Louis XIV began construction of Versailles Palace in 1661, moving the royal palace from Paris to his father’s hunting château in Versailles. With inspiration from a grand château he had visited called Vaux-le-Vicomte, Louis XIV set out to create his vision that took 21 years to complete. Versailles remained the royal palace through the reigns of Louis XV and Louis XVI until the French Revolution in 1789.
The ms Sapphire was docked along the Seine in Poissy, a small French city about a 45-minute drive from Versailles. The good-weather gods were continuing to weave their magic on this first stop of our river voyage, with a lovely autumn morning and bright blue skies in Versailles. As our bus pulled into a massive parking lot, I couldn’t begin to imagine how many visitors must walk through these gates on most days, but in this emerging-from-a-pandemic time of travel, the parking lot was quite empty.
Versailles Palace Gardens
We met our guide and began our tour in the Gardens. The word breathtaking is often overused when describing scenery, but this is a place where I believe it truly applies. Symmetrically swirling lawn designs, perfectly manicured cone-shaped trees and sculpted dark green trees popping out of mint-green planter boxes mix with elegant reflecting ponds to create a scene that looks like a painting from someone’s imagination. The space has an air of formality, but yet it’s incredibly peaceful and welcoming.

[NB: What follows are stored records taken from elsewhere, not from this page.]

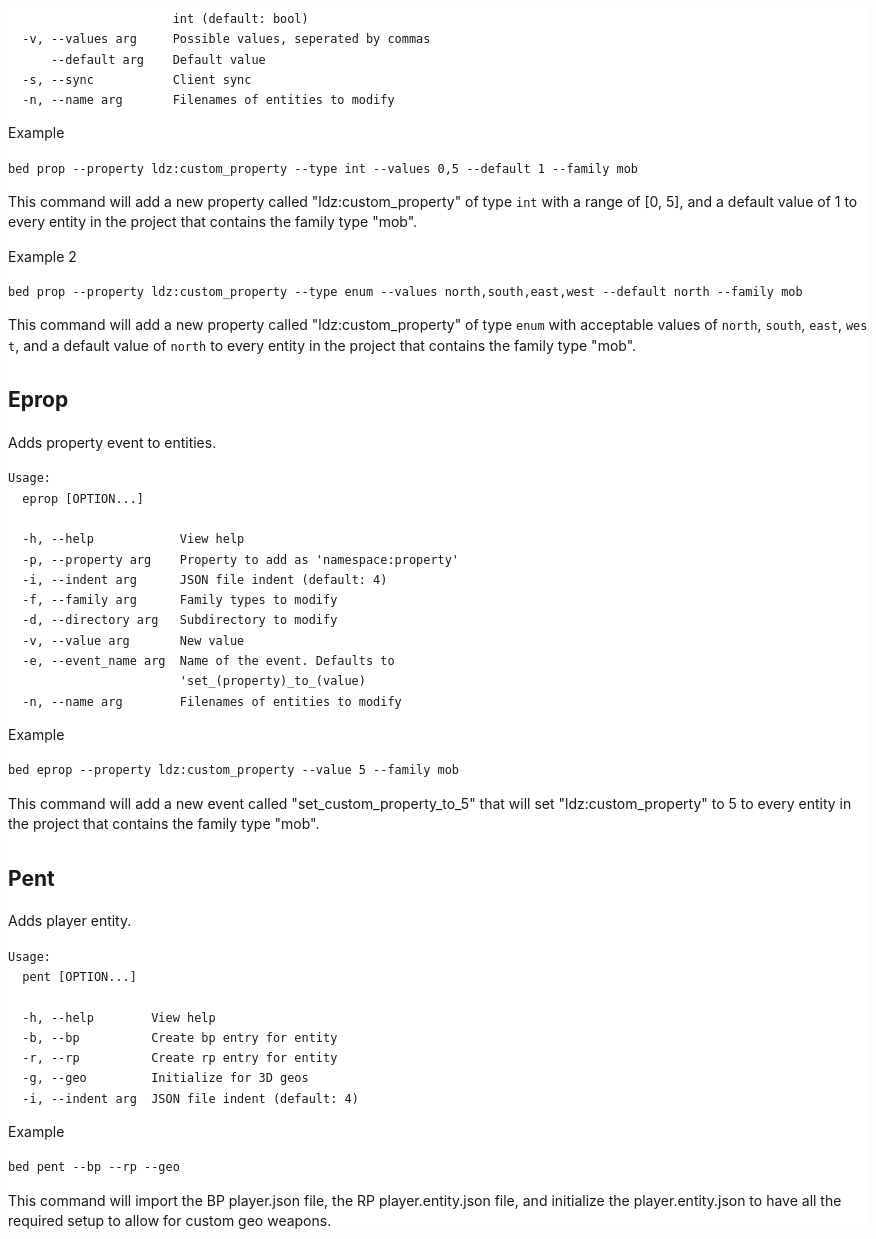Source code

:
 ```
                       int (default: bool)
  -v, --values arg     Possible values, seperated by commas
      --default arg    Default value
  -s, --sync           Client sync
  -n, --name arg       Filenames of entities to modify
```
Example
```
bed prop --property ldz:custom_property --type int --values 0,5 --default 1 --family mob
```
This command will add a new property called "ldz:custom_property" of type `int` with a range of [0, 5], and a default value of 1 to every entity in the project that contains the family type "mob".

Example 2
```
bed prop --property ldz:custom_property --type enum --values north,south,east,west --default north --family mob
```
This command will add a new property called "ldz:custom_property" of type `enum` with acceptable values of `north`, `south`, `east`, `west`, and a default value of `north` to every entity in the project that contains the family type "mob".

## Eprop
Adds property event to entities.
```
Usage:
  eprop [OPTION...]

  -h, --help            View help
  -p, --property arg    Property to add as 'namespace:property'
  -i, --indent arg      JSON file indent (default: 4)
  -f, --family arg      Family types to modify
  -d, --directory arg   Subdirectory to modify
  -v, --value arg       New value
  -e, --event_name arg  Name of the event. Defaults to
                        'set_(property)_to_(value)
  -n, --name arg        Filenames of entities to modify
```
Example
```
bed eprop --property ldz:custom_property --value 5 --family mob
```
This command will add a new event called "set_custom_property_to_5" that will set "ldz:custom_property" to 5 to every entity in the project that contains the family type "mob".

## Pent
Adds player entity.
```
Usage:
  pent [OPTION...]

  -h, --help        View help
  -b, --bp          Create bp entry for entity
  -r, --rp          Create rp entry for entity
  -g, --geo         Initialize for 3D geos
  -i, --indent arg  JSON file indent (default: 4)
```
Example
```
bed pent --bp --rp --geo
```
This command will import the BP player.json file, the RP player.entity.json file, and initialize the player.entity.json to have all the required setup to allow for custom geo weapons.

The Garden continues past a large statuary-decked pond which seems to be the “backyard” of the Palace. Our guide pointed out that if you look at the Palace from this spot, you can see reflections from the Hall of Mirrors in the windows.
The Royal Drive
Further down is the Royal Drive, another over-the-top view, with the grounds of Versailles stretching out to the Grand Canal. The Greek god of the sun plays a prominent role at the Palace of the Sun King, with two Apollo-themed fountains anchoring the area. The Latona Fountain, featuring Apollo and his sister Diana with their mother Latona, is in the foreground. In the distance is the Apollo Fountain.
With some time on our own before the Palace tour began, Herb and I walked down the hill to the Apollo fountain. I was curious to see the Versailles Maze just beyond, even though we wouldn’t have time to walk through it. Our guide advised against going in, explaining that even she gets lost when she’s inside!
We rejoined our group at the Palace entrance, going through a security check before entering the first room. Despite the small crowds, it was elbow-to-elbow inside and a challenge to get good photos. Our guide sometimes stopped at various spots along the way, other times walking and talking as we made our way from room to room.
The Hunting Lodge
The tour ended at the steps at the site of the Hunting Lodge, the original section of the Palace. It’s a cozier spot – at least by Versailles standards – and less ornate, even with all the gold trimmings. The centerpiece is the clock at the top of the courtyard. A bright golden sun with twelve rays marks the time…a perfect metaphor for the Sun King and his most extraordinary palace.